Gertrudis, presque défaillante, laissa retomber sa tête sur les coussins de sa litière, et comme don Rafael effrayé se penchait vers elle :

« Votre main, Rafael, dit-elle d’une voix mourante, pour le bonheur sans nom que vous me donnez ! »

Et don Rafael sentit, en frémissant de plaisir, la douce pression des lèvres de Gertrudis sur la main qu’il s’était hâté de lui livrer.
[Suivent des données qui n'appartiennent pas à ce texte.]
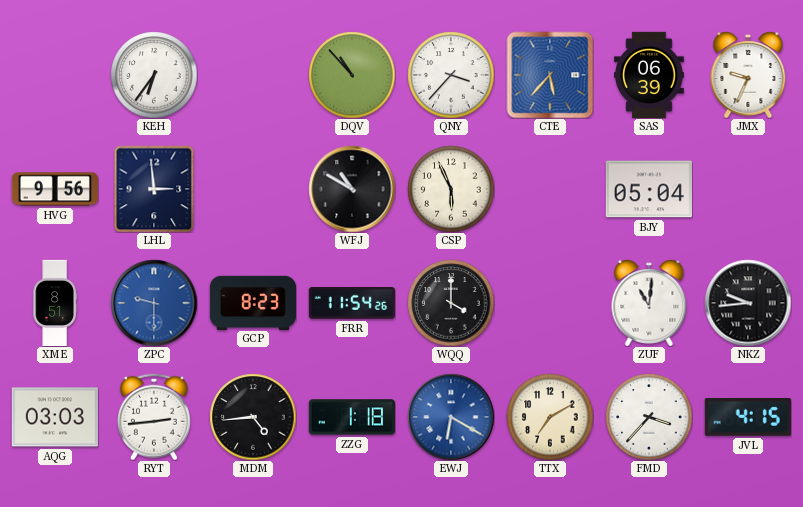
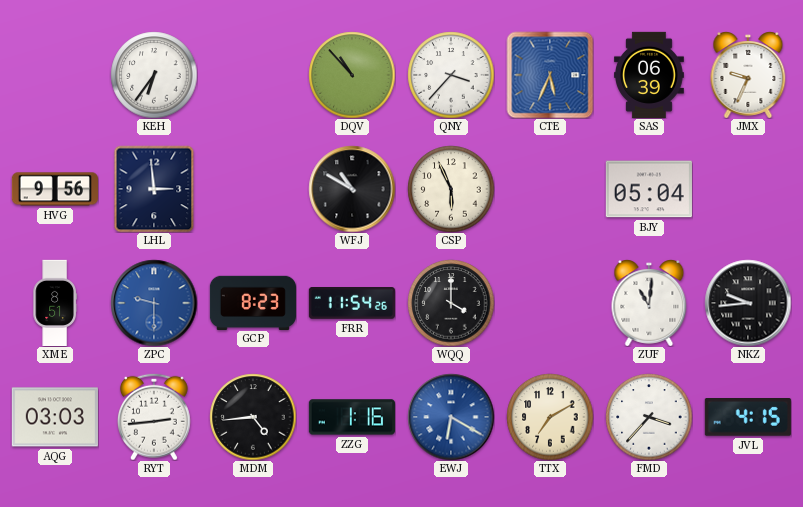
CTE: 5:37 -> 5:34
ZZG: 1:18 -> 1:16
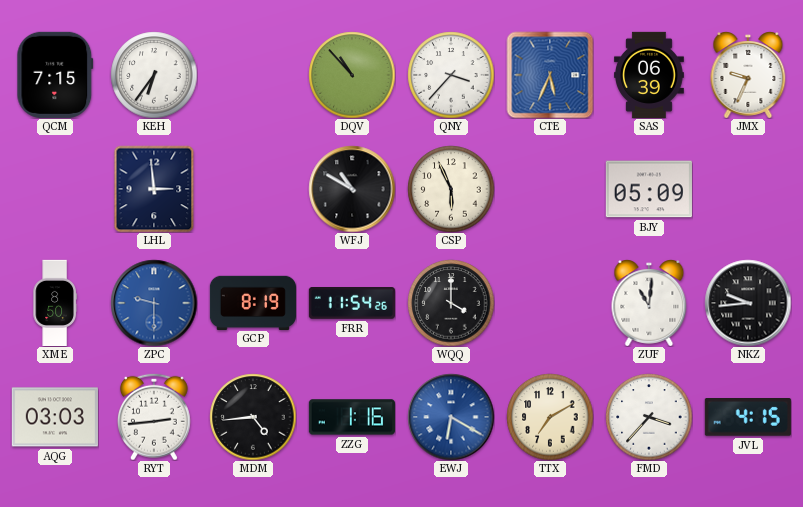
QCM: none -> 7:15
HVG: 9:56 -> none
BJY: 05:04 -> 05:09
XME: 8:51 -> 8:50
GCP: 8:23 -> 8:19
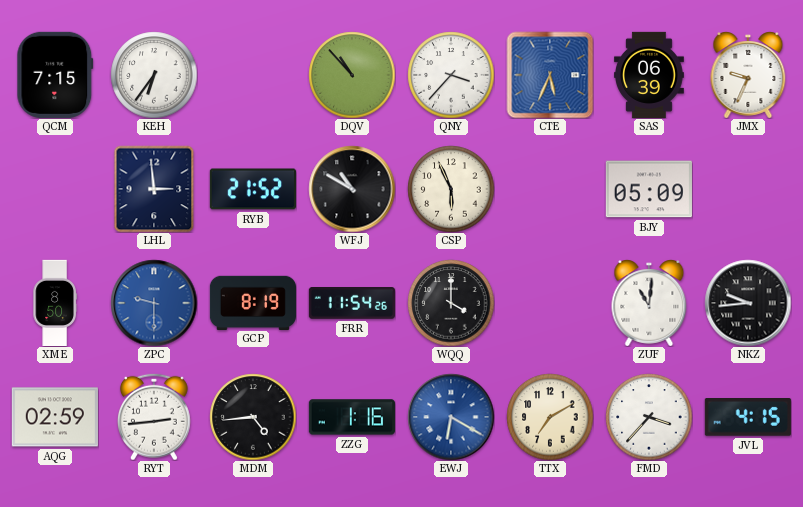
RYB: none -> 21:52
AQG: 03:03 -> 02:59
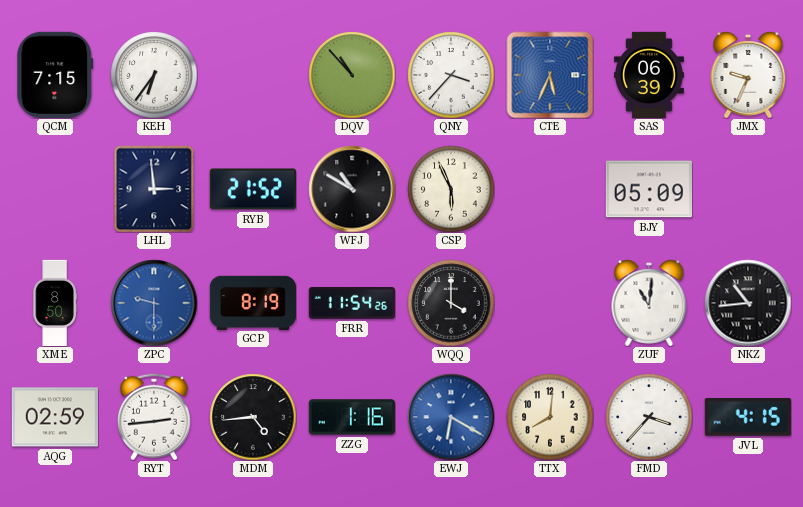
NKZ: 9:44 -> 10:44
TTX: 7:10 -> 8:01
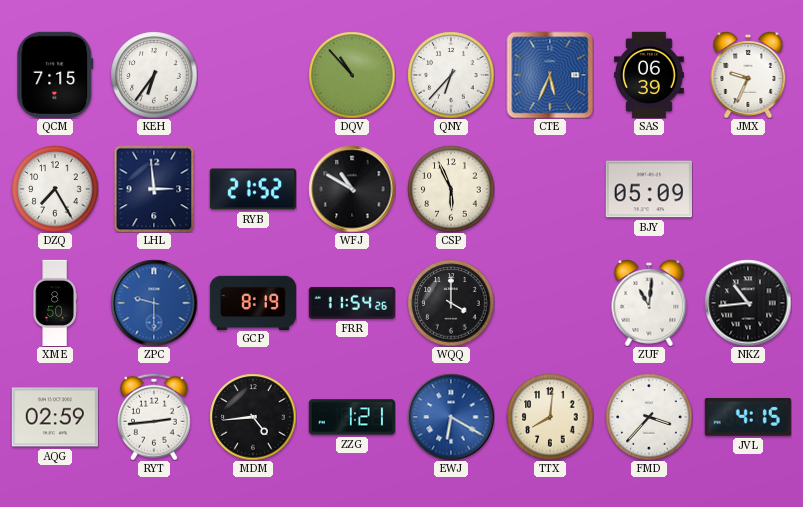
QNY: 3:37 -> 6:37
DZQ: none -> 7:25
ZZG: 1:16 -> 1:21
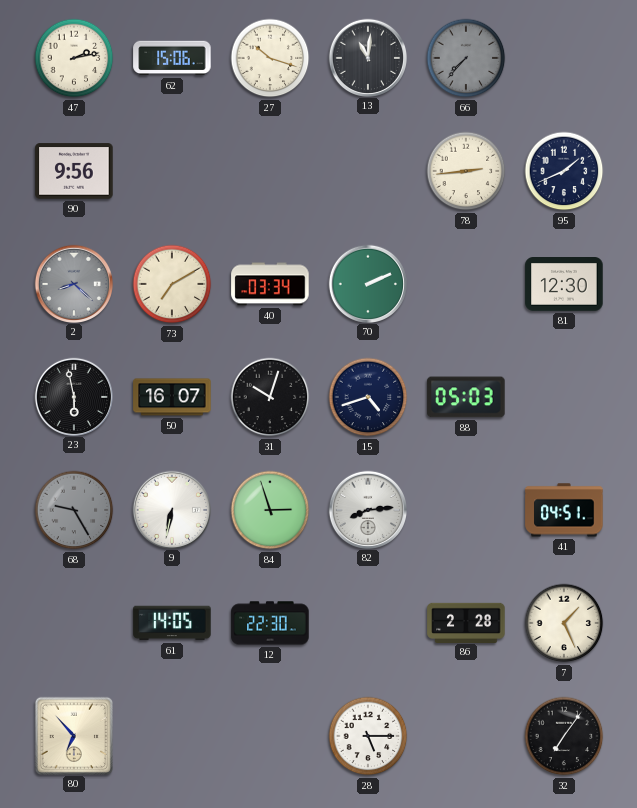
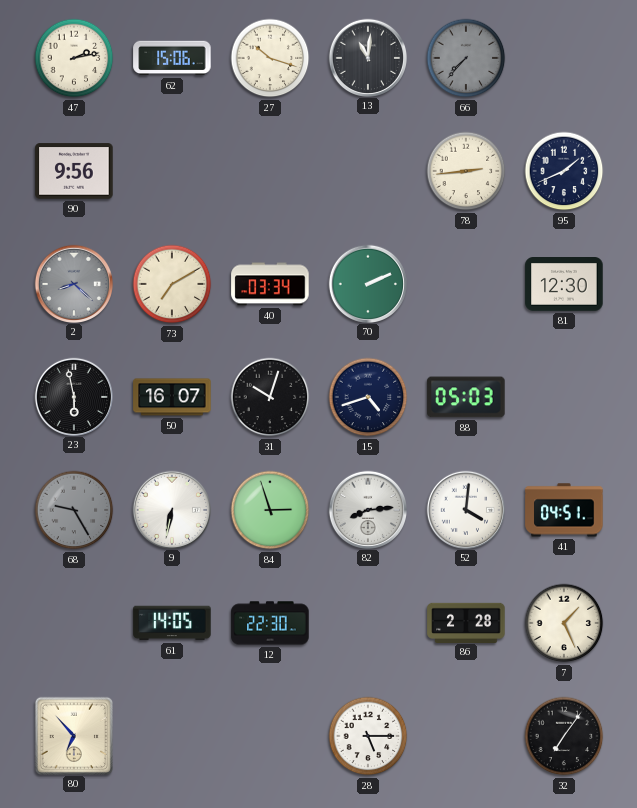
52: none -> 4:01
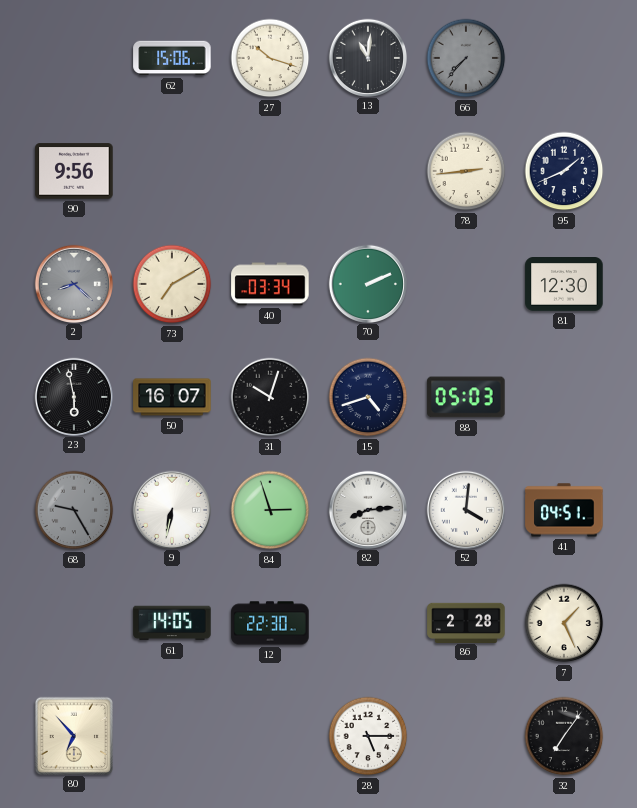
47: 2:13 -> none
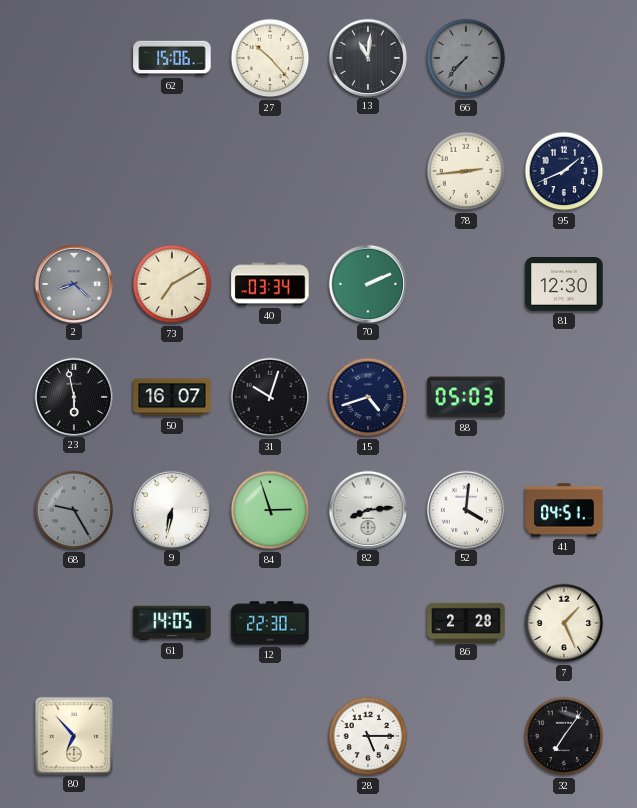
27: 10:18 -> 10:23
90: 9:56 -> none
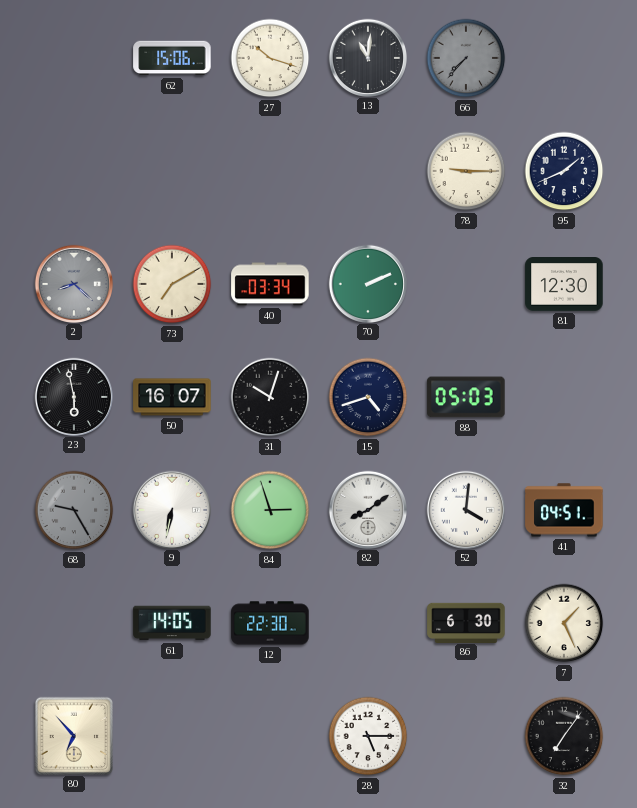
27: 10:23 -> 10:18
78: 2:44 -> 9:15
82: 8:14 -> 8:09
86: 2:28 -> 6:30
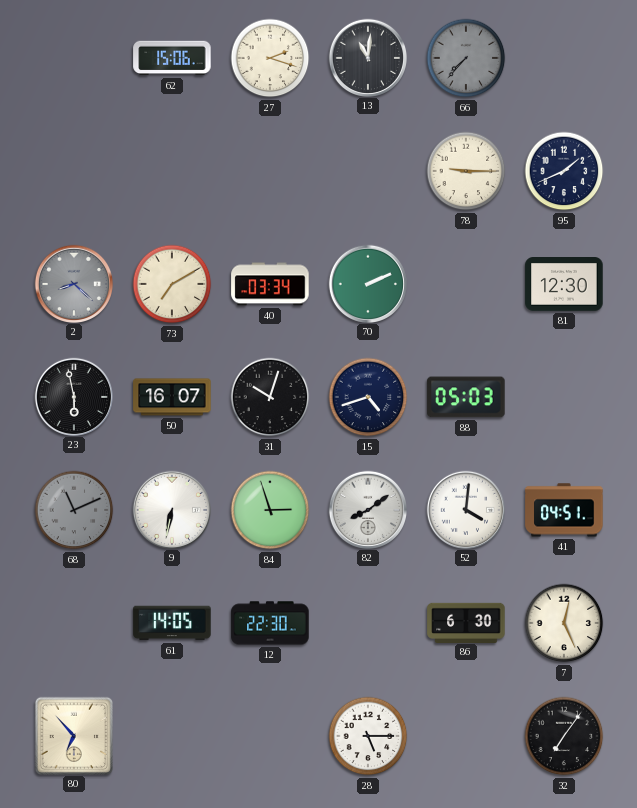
27: 10:18 -> 2:18
68: 9:25 -> 11:11
7: 1:26 -> 12:26
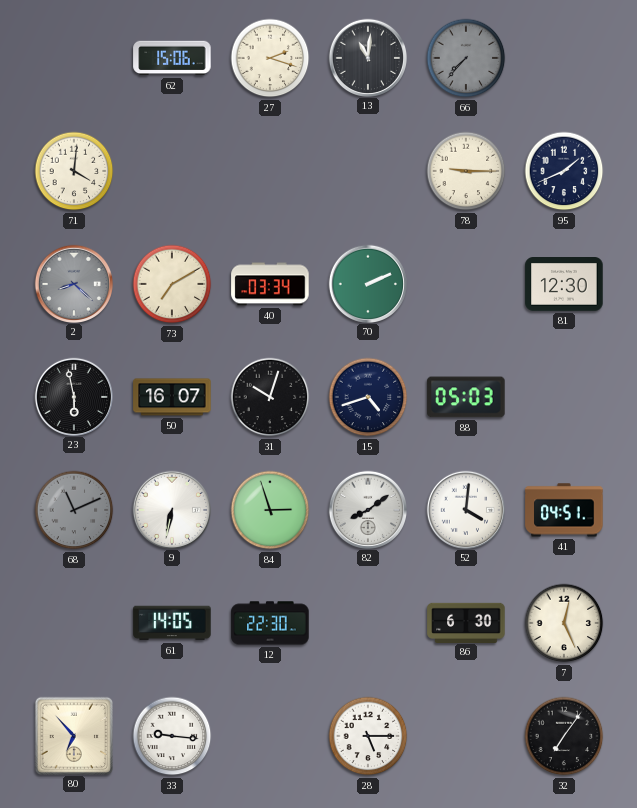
71: none -> 4:01
33: none -> 9:16
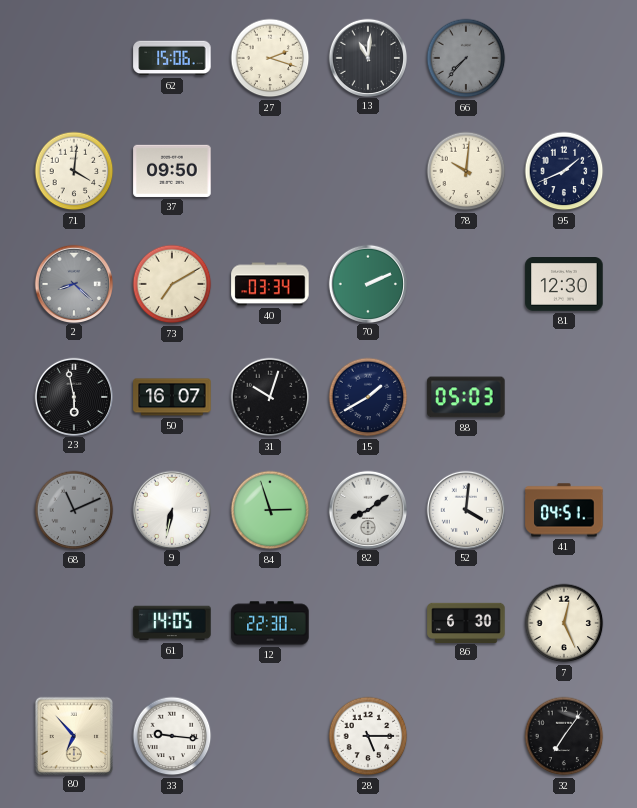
37: none -> 09:50
78: 9:15 -> 10:01
15: 4:42 -> 1:40
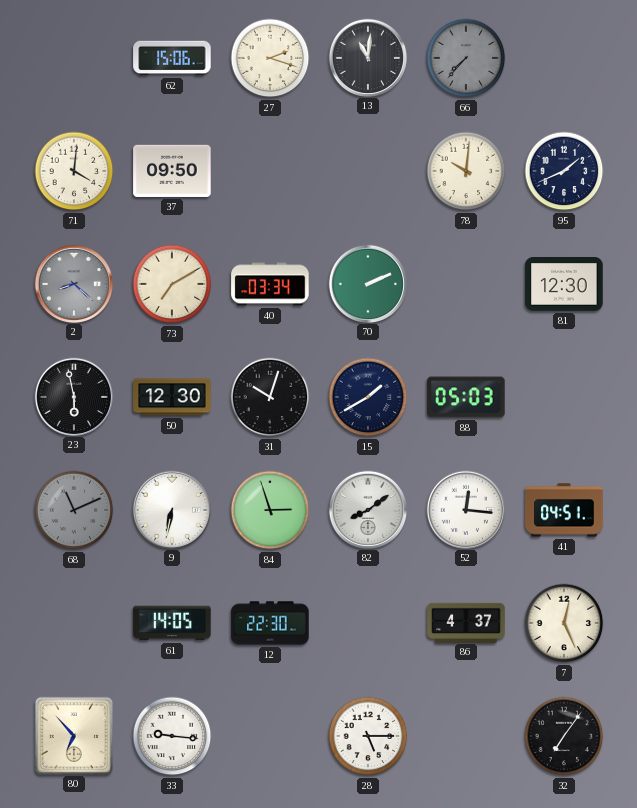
50: 16:07 -> 12:30
52: 4:01 -> 12:16
86: 6:30 -> 4:37
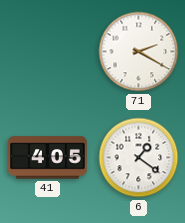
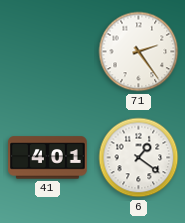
71: 2:20 -> 2:24
41: 4:05 -> 4:01
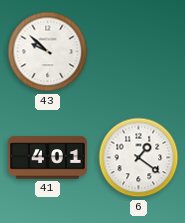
43: none -> 9:52
71: 2:24 -> none
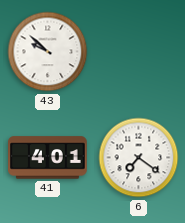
6: 1:21 -> 7:21
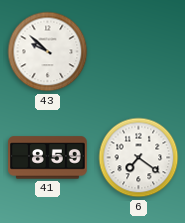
41: 4:01 -> 8:59
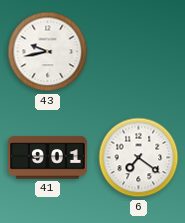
43: 9:52 -> 9:43
41: 8:59 -> 9:01
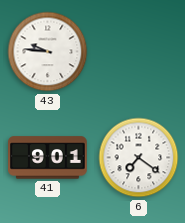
43: 9:43 -> 9:46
Puis tout aussitôt, honteuse de cet aveu de sa passion, Gertrudis referma vivement les rideaux de sa litière, pour savourer dans l’ombre et sous l’œil de Dieu seul la suprême félicité de se savoir aimée comme elle aimait, félicité qui la suffoquait, il est vrai, mais à laquelle elle sentait qu’elle devait la vie.

De même que ces fantômes qu’évoque parfois l’imagination ou que les rêves font passer sous nos yeux, et qu’on voit successivement s’évanouir, les divers personnages que nous venons de voir souffrir, aimer ou combattre, Fernando et Marianita, étendus sur leur brancard funéraire ; Gertrudis, dans sa litière, renaissant à la vie ; don Rafael, don Mariano et sa suite, tous s’éloignaient petit à petit de la scène où nous les avons vus pour la dernière fois. Don Cornelio, Costal et Clara, nous l’avons dit, avaient déjà disparu. Le dernier des cavaliers de l’escorte du colonel qui fermait la marche funèbre se perdait à son tour derrière le rideau de cèdres qui bordait l’Ostuta vers l’ouest.

Sur la rive désertée du lac, deux corps immobiles restaient seuls : l’un mort, c’était Bocardo ; l’autre vivant, c’était Arroyo, destiné, selon que son heure était ou n’était pas venue, à servir de pâture aux vautours, à expier ses crimes sous le poignard d’un royaliste ou à exciter la compassion d’un insurgé.